Between the following two websites I was able to piece together a working solution using the ffmpeg calls. Please refer to the information on these websites for more details:
http://ffmpeg.arrozcru.org/forum/viewtopic.php?f=8&t=1170
http://cdry.wordpress.com/2009/09/09/using-custom-io-callbacks-with-ffmpeg/
To get it working in OpenCV, I ended up adding a new function to the CvCapture_FFMPEG class:
virtual bool openBuffer( unsigned char* pBuffer, unsigned int bufLen );
I provided access to it through a new API call in the highgui DLL, similar to cvCreateFileCapture. The new openBuffer function is basically the same as the open( const char* _filename ) function with the following difference:
err = av_open_input_file(&ic, _filename, NULL, 0, NULL);
is replaced by:
ic = avformat_alloc_context();
ic->pb = avio_alloc_context(pBuffer, bufLen, 0, pBuffer, read_buffer, NULL, NULL);
if(!ic->pb) {
// handle error
}
// Need to probe buffer for input format unless you already know it
AVProbeData probe_data;
probe_data.buf_size = (bufLen < 4096) ? bufLen : 4096;
probe_data.filename = "stream";
probe_data.buf = (unsigned char *) malloc(probe_data.buf_size);
memcpy(probe_data.buf, pBuffer, probe_data.buf_size);
AVInputFormat *pAVInputFormat = av_probe_input_format(&probe_data, 1);
if(!pAVInputFormat)
pAVInputFormat = av_probe_input_format(&probe_data, 0);
// cleanup
free(probe_data.buf);
probe_data.buf = NULL;
if(!pAVInputFormat) {
// handle error
}
pAVInputFormat->flags |= AVFMT_NOFILE;
err = av_open_input_stream(&ic , ic->pb, "stream", pAVInputFormat, NULL);
Also, make sure to call av_close_input_stream in the CvCapture_FFMPEG::close() function instead of av_close_input_file in this situation.
Now the read_buffer callback function that is passed in to avio_alloc_context I defined as:
static int read_buffer(void *opaque, uint8_t *buf, int buf_size)
{
// This function must fill the buffer with data and return number of bytes copied.
// opaque is the pointer to private_data in the call to avio_alloc_context (4th param)
memcpy(buf, opaque, buf_size);
return buf_size;
}
This solution assumes the entire video is contained in a memory buffer and would probably have to be tweaked to work with streaming data.

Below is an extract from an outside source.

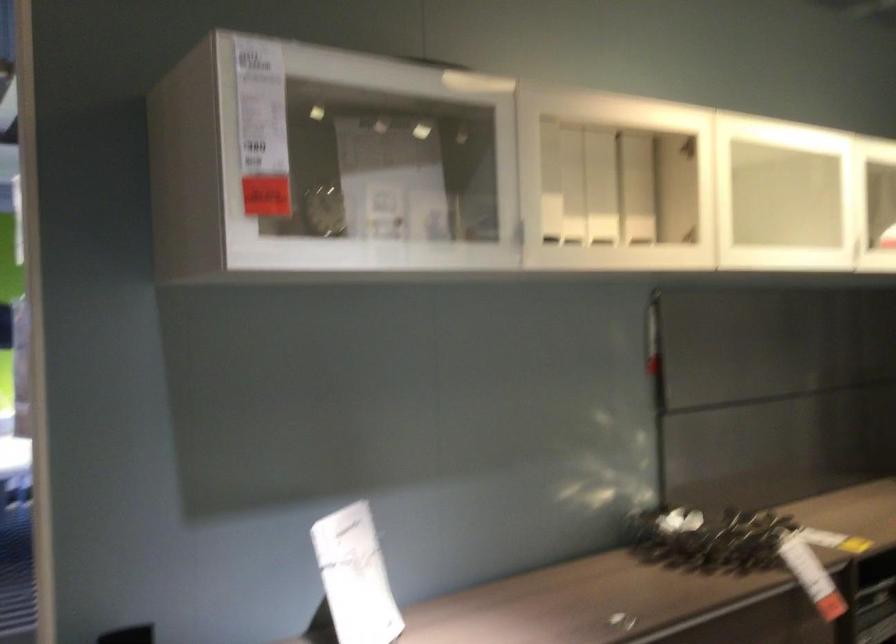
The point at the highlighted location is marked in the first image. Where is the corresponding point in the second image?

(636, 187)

So that's it! Btw, I'm using OpenCV version 2.1 so YMMV.
Code to do similar to the above, for opencv 4.2.0 is on:
https://github.com/jcdutton/opencv
Branch: 4.2.0-jcd1
Load the entire file into RAM pointed to by buffer, of size buffer_size.
Sample code:
VideoCapture d_reader1;
d_reader1.open_buffer(buffer, buffer_size);
d_reader1.read(input1);
The above code reads the first frame of video.